Listed records.
>>>>>

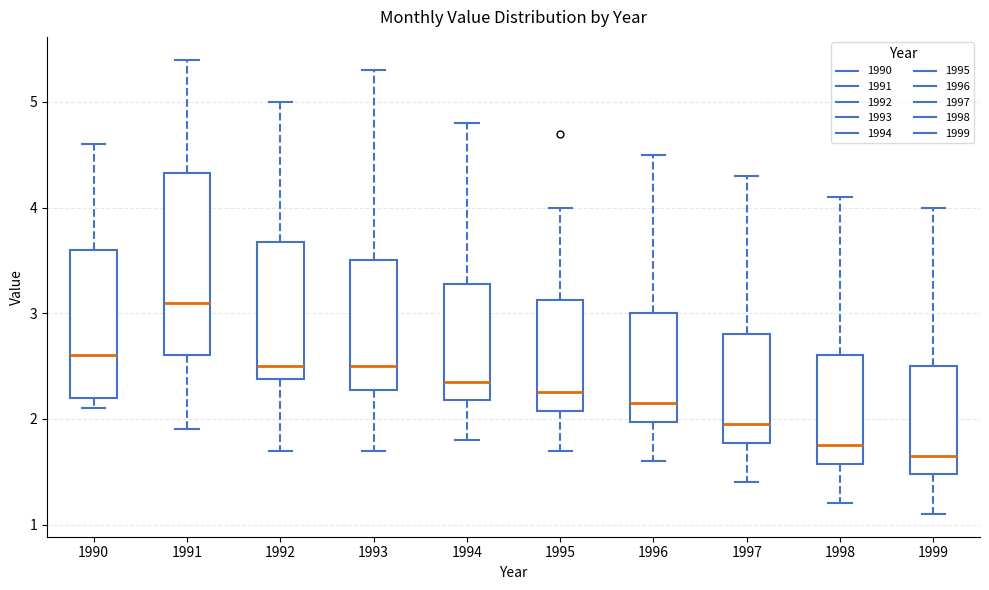

Which box is the tallest, from its lower edge to its upper edge?

1991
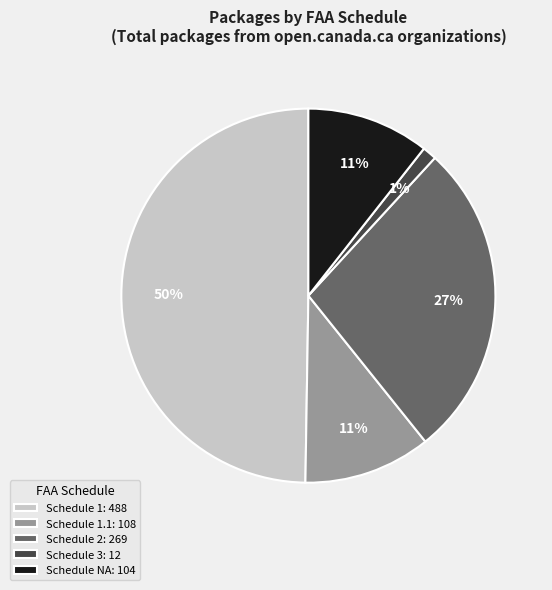

To the nearest percent, what percentage of the pie is Schedule 1: 488?

50%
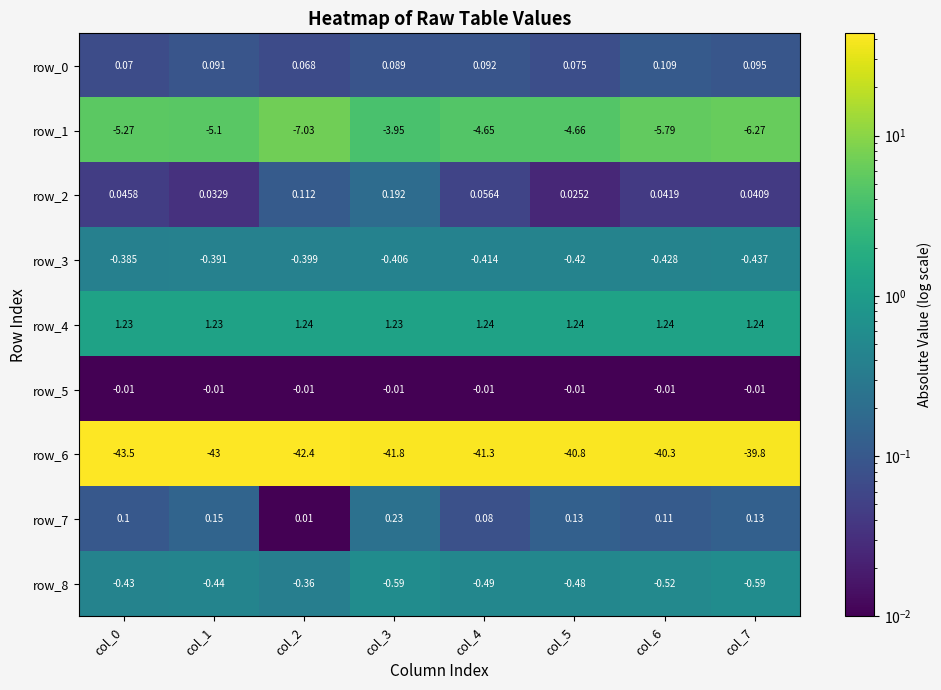

Which series changed the most between col_0 and col_4?

row_6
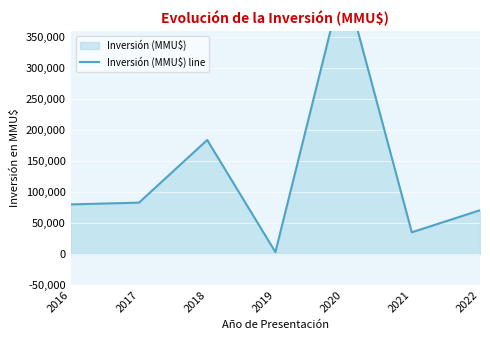

What is the value of the 1st point from the left?

80019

<<<<<

Exercise aim.
Pull out each line above that contains the word "from", and copy it in full.

Output below.
Which box is the tallest, from its lower edge to its upper edge?
What is the value of the 1st point from the left?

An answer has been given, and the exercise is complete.